İngiliz toplumunun değişmez kurumu kıraliyete odaklanmış bu güldürü pek yükseklerde uçuyor denemez...Ailenin çok daha iyi ve gerçek biçimde tanıtıldığı birçok film vardı: yakın zamanda Kıraliçe, Genç Victoria ya da Zoraki Kıral gibi..Buradaysa maksat hemen sadece güldürmek olmuş. Ve komediyle fantezi ögeleri, aşırı biçimde ön plana çıkmış,.
Yine de gayet sempatik bir film bu...İngiliz toplumunun neredeyse bin yıldır ayrılmaz parçası olan mutlakiyet ve onun temsilcisi aileyle ilişkisi geniş biçimde sunuluyor. Kral ve ailesini hem seviyor, hem nefret ediyorlar. Hem büyük ilgi gösteriyor, hem alay ediyorlar. Bu sınıf toplumunda, aristokrasi hala dimdik ayakta ve toplumun temel direklerinden biri. Demokrasinin getirdiği tüm eleştiri, alay, yadsıma kanallarıyla birlikte...
Oyuncular hiç fena değil.
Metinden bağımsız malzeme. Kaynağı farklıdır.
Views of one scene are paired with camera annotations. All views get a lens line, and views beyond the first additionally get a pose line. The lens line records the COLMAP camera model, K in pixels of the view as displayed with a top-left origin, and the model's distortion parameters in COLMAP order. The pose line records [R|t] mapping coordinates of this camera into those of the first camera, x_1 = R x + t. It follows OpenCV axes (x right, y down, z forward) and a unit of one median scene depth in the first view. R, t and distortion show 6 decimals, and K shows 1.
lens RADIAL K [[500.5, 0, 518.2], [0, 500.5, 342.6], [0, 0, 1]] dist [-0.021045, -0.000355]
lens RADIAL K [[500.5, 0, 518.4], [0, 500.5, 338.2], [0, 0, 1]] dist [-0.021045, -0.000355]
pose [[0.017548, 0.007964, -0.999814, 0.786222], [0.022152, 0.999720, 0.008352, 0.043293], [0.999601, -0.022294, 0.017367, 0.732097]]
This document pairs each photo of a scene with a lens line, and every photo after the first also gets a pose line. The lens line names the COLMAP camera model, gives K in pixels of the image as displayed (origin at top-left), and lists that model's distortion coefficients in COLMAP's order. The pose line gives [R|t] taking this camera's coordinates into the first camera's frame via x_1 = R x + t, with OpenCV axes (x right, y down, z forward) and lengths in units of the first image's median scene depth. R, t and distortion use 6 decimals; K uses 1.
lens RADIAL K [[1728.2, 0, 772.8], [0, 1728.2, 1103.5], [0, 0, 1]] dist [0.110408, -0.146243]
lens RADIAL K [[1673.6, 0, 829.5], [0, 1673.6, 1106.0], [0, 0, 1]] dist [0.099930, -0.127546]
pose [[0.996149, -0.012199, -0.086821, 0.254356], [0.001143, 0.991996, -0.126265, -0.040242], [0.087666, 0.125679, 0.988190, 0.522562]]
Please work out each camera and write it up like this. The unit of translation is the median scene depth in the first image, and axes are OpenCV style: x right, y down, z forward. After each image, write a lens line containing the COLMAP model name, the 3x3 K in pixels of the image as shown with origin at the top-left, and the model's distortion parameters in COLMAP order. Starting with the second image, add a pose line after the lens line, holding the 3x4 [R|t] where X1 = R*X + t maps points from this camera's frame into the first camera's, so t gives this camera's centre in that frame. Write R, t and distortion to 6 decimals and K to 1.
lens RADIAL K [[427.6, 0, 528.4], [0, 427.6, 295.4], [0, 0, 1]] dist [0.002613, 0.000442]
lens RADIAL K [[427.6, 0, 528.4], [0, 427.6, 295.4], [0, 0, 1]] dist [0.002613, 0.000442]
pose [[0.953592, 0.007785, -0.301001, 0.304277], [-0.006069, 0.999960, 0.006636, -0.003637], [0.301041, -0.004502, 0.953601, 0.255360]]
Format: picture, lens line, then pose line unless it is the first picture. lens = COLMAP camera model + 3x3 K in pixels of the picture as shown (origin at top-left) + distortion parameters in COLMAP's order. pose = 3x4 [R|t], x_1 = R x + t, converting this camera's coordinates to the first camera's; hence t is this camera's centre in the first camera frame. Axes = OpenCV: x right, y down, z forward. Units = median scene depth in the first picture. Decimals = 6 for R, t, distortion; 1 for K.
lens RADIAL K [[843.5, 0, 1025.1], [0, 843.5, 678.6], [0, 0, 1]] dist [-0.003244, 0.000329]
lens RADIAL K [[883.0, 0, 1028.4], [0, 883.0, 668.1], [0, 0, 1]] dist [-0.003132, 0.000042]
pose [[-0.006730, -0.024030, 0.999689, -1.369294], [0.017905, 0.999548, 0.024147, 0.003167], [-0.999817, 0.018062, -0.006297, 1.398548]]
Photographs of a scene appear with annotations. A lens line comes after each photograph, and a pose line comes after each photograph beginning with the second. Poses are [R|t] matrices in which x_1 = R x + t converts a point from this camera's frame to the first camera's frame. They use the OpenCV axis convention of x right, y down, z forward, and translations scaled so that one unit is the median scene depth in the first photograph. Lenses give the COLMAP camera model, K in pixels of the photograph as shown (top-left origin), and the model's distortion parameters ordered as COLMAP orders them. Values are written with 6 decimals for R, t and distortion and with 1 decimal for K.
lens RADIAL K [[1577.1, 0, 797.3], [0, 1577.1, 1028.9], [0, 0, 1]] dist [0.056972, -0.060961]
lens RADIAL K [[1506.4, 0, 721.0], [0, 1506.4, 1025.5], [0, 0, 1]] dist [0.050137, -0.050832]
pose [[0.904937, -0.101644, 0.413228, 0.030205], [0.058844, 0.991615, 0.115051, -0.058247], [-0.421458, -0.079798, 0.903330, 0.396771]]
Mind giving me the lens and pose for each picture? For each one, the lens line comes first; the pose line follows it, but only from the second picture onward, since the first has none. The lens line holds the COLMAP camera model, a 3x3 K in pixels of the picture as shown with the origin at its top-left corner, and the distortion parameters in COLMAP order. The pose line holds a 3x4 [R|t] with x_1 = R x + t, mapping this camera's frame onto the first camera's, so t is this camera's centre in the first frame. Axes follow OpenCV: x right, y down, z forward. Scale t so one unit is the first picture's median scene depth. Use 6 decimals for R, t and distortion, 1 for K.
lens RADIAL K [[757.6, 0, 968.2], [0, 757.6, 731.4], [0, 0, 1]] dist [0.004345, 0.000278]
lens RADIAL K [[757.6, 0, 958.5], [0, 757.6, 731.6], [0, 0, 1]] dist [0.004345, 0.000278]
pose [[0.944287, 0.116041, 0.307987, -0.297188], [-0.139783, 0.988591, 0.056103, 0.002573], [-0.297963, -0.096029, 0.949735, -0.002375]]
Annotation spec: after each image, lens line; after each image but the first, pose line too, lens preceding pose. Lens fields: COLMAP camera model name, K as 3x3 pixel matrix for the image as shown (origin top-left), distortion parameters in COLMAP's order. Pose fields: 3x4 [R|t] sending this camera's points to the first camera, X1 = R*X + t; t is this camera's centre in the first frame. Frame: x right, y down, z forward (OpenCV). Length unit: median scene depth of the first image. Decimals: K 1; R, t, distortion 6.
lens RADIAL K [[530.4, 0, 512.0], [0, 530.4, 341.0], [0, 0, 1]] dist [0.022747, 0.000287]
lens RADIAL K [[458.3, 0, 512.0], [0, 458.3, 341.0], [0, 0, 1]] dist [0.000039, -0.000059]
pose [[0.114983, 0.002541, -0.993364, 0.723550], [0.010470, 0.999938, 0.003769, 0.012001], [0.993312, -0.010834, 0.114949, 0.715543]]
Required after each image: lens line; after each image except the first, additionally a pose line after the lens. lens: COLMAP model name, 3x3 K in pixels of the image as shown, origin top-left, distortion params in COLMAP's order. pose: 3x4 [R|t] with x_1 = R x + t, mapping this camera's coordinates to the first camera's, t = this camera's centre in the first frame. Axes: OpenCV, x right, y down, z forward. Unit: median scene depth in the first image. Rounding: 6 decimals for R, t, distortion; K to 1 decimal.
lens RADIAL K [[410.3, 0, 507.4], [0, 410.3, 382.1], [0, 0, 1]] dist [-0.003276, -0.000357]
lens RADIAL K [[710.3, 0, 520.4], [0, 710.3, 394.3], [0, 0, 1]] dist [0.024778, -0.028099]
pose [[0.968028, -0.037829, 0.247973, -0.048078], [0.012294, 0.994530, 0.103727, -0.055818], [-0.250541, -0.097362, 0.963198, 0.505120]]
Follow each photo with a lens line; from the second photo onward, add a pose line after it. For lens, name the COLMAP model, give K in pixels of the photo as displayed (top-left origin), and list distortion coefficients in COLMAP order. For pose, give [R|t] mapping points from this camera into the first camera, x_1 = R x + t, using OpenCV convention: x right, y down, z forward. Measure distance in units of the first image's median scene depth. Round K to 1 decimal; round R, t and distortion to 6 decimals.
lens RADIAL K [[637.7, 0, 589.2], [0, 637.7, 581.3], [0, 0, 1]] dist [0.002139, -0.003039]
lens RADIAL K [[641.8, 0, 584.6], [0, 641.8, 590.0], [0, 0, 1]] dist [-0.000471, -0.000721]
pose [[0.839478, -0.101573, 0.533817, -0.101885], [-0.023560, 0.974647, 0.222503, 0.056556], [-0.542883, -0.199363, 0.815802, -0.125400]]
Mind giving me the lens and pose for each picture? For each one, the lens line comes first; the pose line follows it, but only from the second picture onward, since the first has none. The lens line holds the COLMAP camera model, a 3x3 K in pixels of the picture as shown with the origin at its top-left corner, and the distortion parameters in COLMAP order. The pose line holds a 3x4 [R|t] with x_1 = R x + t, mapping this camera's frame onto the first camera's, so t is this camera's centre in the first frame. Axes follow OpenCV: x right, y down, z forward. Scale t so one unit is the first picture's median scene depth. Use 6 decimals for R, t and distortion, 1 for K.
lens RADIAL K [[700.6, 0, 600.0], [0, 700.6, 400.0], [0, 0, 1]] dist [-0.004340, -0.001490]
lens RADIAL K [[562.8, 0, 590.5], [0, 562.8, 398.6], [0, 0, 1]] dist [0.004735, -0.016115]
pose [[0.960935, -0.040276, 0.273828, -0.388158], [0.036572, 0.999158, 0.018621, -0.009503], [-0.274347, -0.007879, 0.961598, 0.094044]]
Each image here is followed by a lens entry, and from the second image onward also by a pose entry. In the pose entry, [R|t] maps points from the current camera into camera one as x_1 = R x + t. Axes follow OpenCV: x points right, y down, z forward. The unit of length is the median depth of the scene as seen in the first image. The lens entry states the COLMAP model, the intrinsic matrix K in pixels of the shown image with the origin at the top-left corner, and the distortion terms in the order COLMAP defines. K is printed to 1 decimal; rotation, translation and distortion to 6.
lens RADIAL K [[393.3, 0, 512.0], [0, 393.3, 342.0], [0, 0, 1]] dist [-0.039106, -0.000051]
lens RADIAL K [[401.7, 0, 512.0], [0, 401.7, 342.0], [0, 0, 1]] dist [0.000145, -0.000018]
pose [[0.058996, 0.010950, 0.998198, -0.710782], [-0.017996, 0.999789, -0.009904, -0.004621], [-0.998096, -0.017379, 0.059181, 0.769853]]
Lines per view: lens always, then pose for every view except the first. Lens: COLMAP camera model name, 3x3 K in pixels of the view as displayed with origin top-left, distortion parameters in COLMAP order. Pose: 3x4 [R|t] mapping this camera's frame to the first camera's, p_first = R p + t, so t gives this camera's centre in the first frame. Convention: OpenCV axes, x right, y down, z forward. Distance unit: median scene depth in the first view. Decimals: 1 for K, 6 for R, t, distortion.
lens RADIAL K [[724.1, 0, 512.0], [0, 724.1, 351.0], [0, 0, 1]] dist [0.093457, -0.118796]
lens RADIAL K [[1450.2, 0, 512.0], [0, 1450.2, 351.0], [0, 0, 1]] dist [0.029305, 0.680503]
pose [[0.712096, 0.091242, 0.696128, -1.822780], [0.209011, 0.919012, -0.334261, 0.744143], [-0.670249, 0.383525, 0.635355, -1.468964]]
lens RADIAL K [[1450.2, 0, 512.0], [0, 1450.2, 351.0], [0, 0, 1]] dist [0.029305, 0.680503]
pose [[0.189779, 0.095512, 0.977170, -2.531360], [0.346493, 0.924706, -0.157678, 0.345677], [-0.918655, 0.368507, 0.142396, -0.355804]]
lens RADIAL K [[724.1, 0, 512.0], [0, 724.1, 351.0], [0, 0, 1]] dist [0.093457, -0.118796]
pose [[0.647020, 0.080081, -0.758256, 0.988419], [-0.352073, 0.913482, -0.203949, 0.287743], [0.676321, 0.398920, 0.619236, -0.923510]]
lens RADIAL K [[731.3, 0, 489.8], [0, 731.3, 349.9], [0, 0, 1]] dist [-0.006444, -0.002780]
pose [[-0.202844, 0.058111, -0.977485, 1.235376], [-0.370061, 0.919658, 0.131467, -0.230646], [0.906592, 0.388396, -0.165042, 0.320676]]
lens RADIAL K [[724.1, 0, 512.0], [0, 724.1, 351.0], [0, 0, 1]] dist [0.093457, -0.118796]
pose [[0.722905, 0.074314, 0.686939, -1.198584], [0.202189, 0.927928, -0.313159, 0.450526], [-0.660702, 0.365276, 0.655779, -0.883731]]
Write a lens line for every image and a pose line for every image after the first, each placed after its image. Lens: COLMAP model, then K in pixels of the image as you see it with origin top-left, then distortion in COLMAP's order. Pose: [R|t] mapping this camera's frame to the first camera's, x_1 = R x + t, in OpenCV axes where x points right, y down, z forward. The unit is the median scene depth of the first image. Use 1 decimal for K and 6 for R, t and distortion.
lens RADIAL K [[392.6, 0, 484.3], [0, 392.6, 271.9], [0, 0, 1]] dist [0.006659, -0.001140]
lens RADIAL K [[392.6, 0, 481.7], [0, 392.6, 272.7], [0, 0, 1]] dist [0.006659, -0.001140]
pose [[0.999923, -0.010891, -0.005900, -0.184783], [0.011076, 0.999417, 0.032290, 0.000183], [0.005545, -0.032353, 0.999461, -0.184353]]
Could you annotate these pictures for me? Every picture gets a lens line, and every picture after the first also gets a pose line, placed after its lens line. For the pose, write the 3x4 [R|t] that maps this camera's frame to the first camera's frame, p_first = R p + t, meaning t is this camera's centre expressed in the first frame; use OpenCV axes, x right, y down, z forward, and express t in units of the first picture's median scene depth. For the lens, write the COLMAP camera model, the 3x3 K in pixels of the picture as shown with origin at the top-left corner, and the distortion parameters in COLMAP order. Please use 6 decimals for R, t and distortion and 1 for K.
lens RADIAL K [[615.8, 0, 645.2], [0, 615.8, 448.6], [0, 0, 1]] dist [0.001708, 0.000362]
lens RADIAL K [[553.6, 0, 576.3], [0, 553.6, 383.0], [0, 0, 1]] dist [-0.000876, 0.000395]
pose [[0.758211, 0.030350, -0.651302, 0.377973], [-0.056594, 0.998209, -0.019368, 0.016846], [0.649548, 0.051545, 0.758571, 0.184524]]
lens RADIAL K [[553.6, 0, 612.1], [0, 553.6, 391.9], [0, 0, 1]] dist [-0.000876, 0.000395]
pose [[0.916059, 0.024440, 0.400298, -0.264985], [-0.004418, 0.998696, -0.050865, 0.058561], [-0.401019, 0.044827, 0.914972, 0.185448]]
Her nekadar Rupert Everett kıral George’da Oscar’lı Colin Firth’ü aratsa ve de hatırladığımız prenses Margaret, Bel Powley kadar komik suratlı olmasa da...
Ayrıca dönemi, zaferi ve onun getirdiği sevinci veren kalabalık sahnelerin de büyük ustalıkla çekildiğini eklemeliyim.